Under Dzierżanowski’s current clinic policy, pet visits are already permitted when the clinical environment allows, meaning Lutka-Krawczyk will soon get to see Gaja even before the legislation becomes law — a development that brought her immense comfort when she learned the news.

Katarzyna Piekarska, the legislator who formally introduced the bill, which is currently under review by parliament’s health committee, noted that informal pet visits are already common across many Polish care facilities. “In reality, animals are already in hospitals anyway,” she said. “That is why this practice needs clear formal regulation in the law.”

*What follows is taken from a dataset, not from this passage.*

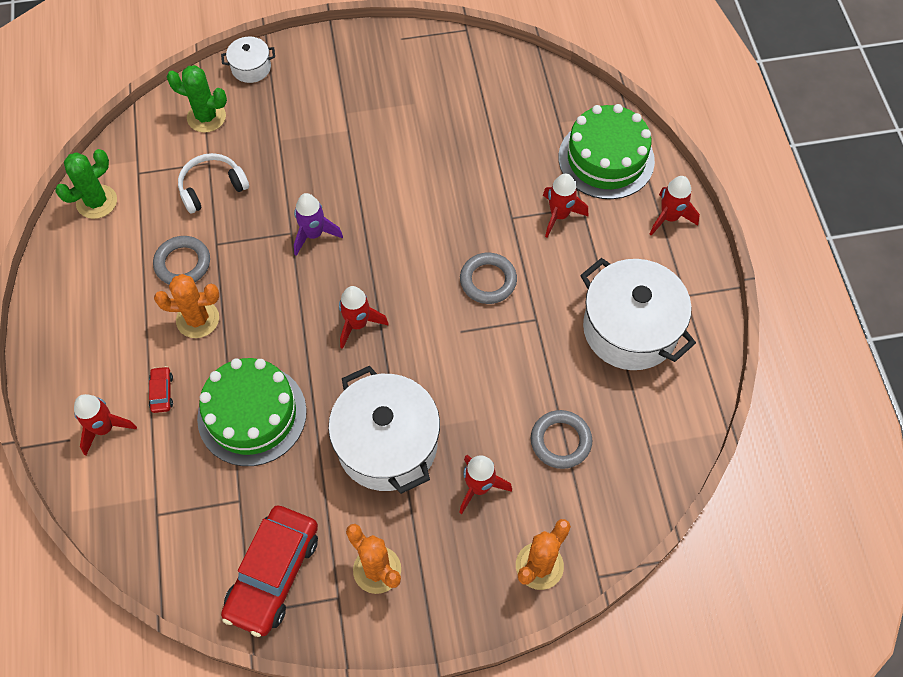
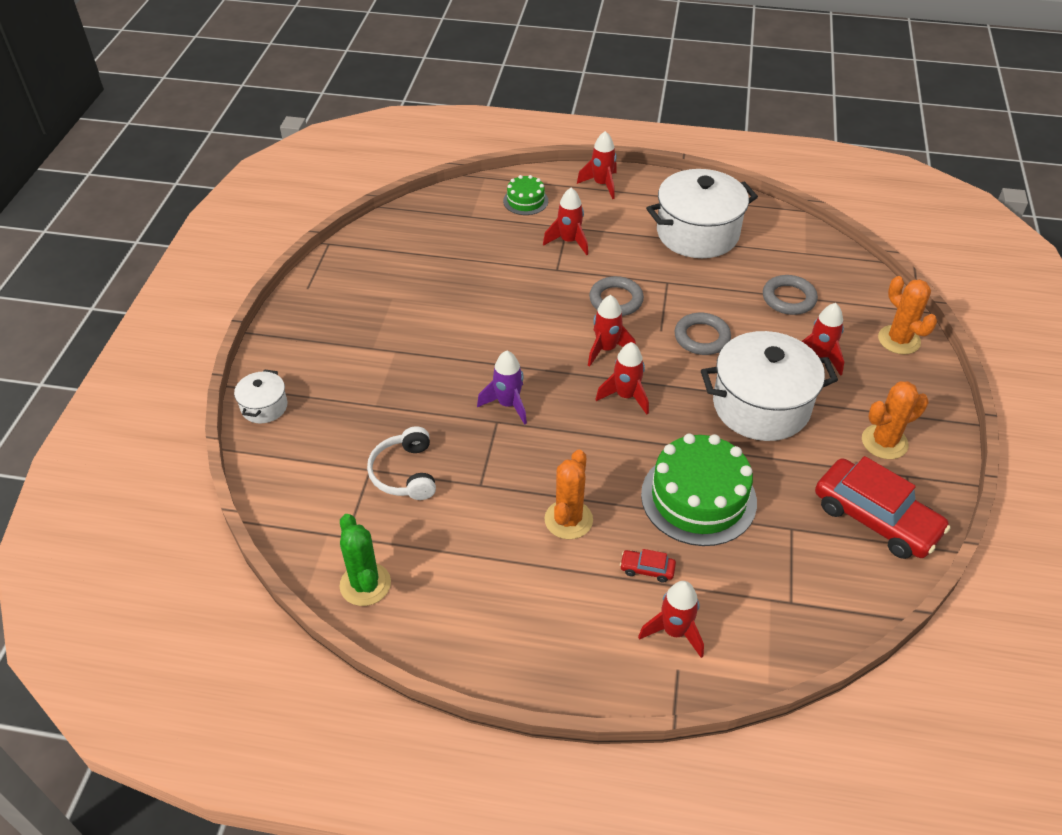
camera: 70 degrees left, 15 degrees down
(183, 263) = (491, 519): grey ring -> grey ring (702, 337)
(206, 117) = (306, 458): green cactus -> none
(414, 291) = (606, 349): none -> red rocket
(606, 159) = (525, 201): green cake -> green cake, size x0.52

Beyond visits from patients’ own pets, the clinic already hosts regular visits from therapy dogs, with tangible benefits for patients and staff alike. During an AP visit to the ward, an Australian shepherd named Kluska — whose name translates to “dumpling” in Polish — made her regular rounds with her owner, medical student Małgorzata Brzozowska. Kluska brought a much-needed moment of joy to Lutka-Krawczyk, who held the dog’s paw and smiled through her discomfort. For 58-year-old Wojciech Zelik, a patient admitted for tumor care, the visit offered a lighthearted break from his treatment: as Brzozowska walked Kluska through her routine tricks, Zelik propped himself up in bed to admire the dog, noting “she has such lovely, fluffy fur to pet.”

Brzozowska explained that therapy dog visits don’t just help patients — they also ease the chronic stress that clinical staff experience while caring for terminally ill patients. During Kluska’s visit, multiple nurses and even the hospital cook paused their work to greet her in the hallway, with the cook slipping the dog slices of ham as a treat.

Still, Brzozowska emphasized that the emotional benefits of a visit from a patient’s own pet far outweigh those of a therapy animal visit. Reuniting a patient with their beloved companion calms the patient, comforts their family members, and eases the stress of the pet, who often grows anxious when their owner suddenly disappears from the home.

“The dog isn’t as stressed when they see their owner,” she explained. “We think that means they understand what’s happening — they know where the person who was always with them has gone.”